# Dead pixel, subpixel, or stuck pixel?!



## EthanJM (Dec 23, 2009)

Hey everyone, I recently got a 24 inch Sceptre X246W, I love the monitor, even though it has a tiny little flaw. About 1/4 to the mid right it has a tiny speck, I used Dead Pixel Buddy and studied it with a magnifying glass. It is as small as a speck of dust, and appears to be perfectly square. When using DPB using the different shades of color it either changes color or vanishes. It goes as follows…

Black screen- Green
White screen- Pinkish
Red screen- Vanishes
Green screen- Black
Blue screen- Vanishes 

I did some reading, and I learned there are several malfunctioning pixel types, hot pixels, dead pixels, and stuck pixels. A hot pixel is when the pixel is always on, so under a black screen it should show up. A dead pixel is always black, under a black screen it will disappear. Stuck pixels just get stuck on a certain color. I also learned every pixel is made up of three subpixels, one red, one green, and one blue. Subpixels can also be hot, dead, or stuck. Since this malfunctioning pixel completely vanishes (even under magnification) in the red and blue screens and turns black under a green screen you would think I have a dead green subpixel. But then how does it turn green under a black screen? This is pretty confusing to me. I used JScreen and it didn’t help, I also tried the different pixel massaging methods and it didn’t help. Any help would be appreciated, I would just like to know what is going on here. I can live with it if I must, I know dead and stuck pixels are considered perfectly normal and the only way to return the monitor is if you have like 10 dead pixels, but until I know what it is I won’t be able to take my eyes off of it.


----------



## Gareth (Dec 23, 2009)

Try tapping it, that usually fixes stuck pixels


----------



## EthanJM (Dec 24, 2009)

I have tapped it, I have also tried the pressure method, and rubbing it. Nothing has worked, it is able to change color though, I don't think stuck pixels/subpixels are able to change color.


----------



## EthanJM (Dec 25, 2009)

Hey, technically I could return this monitor for a new one now. I tried the internal speakers (which I never planned on using), and they do not work. If I go along with that I would be returning it for the one dead pixel and not really for the speakers, I am worried if I do that I will get another one back with even more dead pixels or maybe just another one is a worse spot. What do you think I should do? Just deal with the one dead pixel or risk getting a new one? I read some other forums and people are saying with such high resolution monitors (1920x1080) you are bound to have at least one dead pixel, and that it just comes with the technology. Anyone with a lot of experience with lcd monitors mind telling me just how common they really are? I am really stuck on what I should do. Merry christmas by the way to all of you, hope you have a good day.


----------



## bomberboysk (Dec 25, 2009)

EthanJM said:


> Hey, technically I could return this monitor for a new one now. I tried the internal speakers (which I never planned on using), and they do not work. If I go along with that I would be returning it for the one dead pixel and not really for the speakers, I am worried if I do that I will get another one back with even more dead pixels or maybe just another one is a worse spot. What do you think I should do? Just deal with the one dead pixel or risk getting a new one? I read some other forums and people are saying with such high resolution monitors (1920x1080) you are bound to have at least one dead pixel, and that it just comes with the technology. Anyone with a lot of experience with lcd monitors mind telling me just how common they really are? I am really stuck on what I should do. Merry christmas by the way to all of you, hope you have a good day.

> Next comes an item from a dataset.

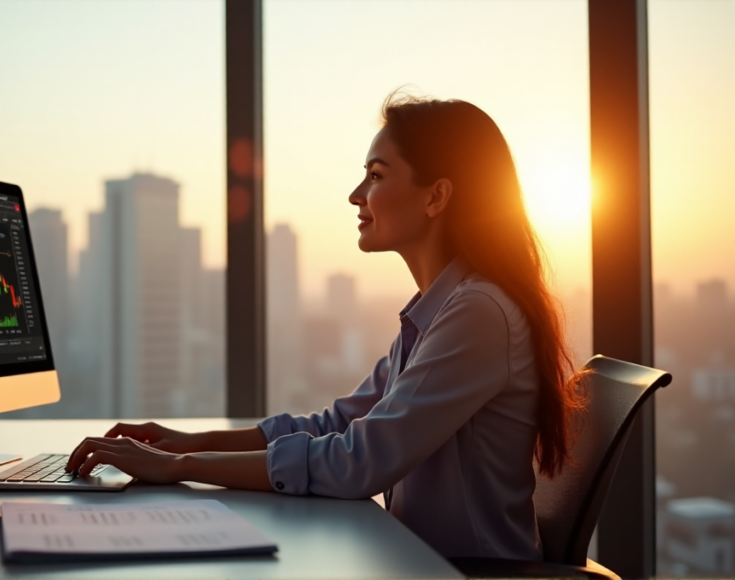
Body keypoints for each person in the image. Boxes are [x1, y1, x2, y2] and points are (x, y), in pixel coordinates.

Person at [67, 93, 586, 560]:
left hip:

Not necessarily, i know plenty of guys running 1920x1080 or 1920x1200 displays without stuck pixels or bright spots, however a few of them have one or two DEAD pixels(which for all intents and purposes, are somewhat harder to notice because they dont display anything vs stuck that shine a certain color. In fact, some monitor manufacturers have zero bright spot(stuck pixels) warranties to RMA it(such as asus), but required around 8-10 dead pixels to rma it.


----------



## EthanJM (Dec 25, 2009)

Well, reading reviews about my monitor, it seems like everyone is very happy with it and I hear no complaints about dead pixels, maybe I should go ahead and take the risk then.


----------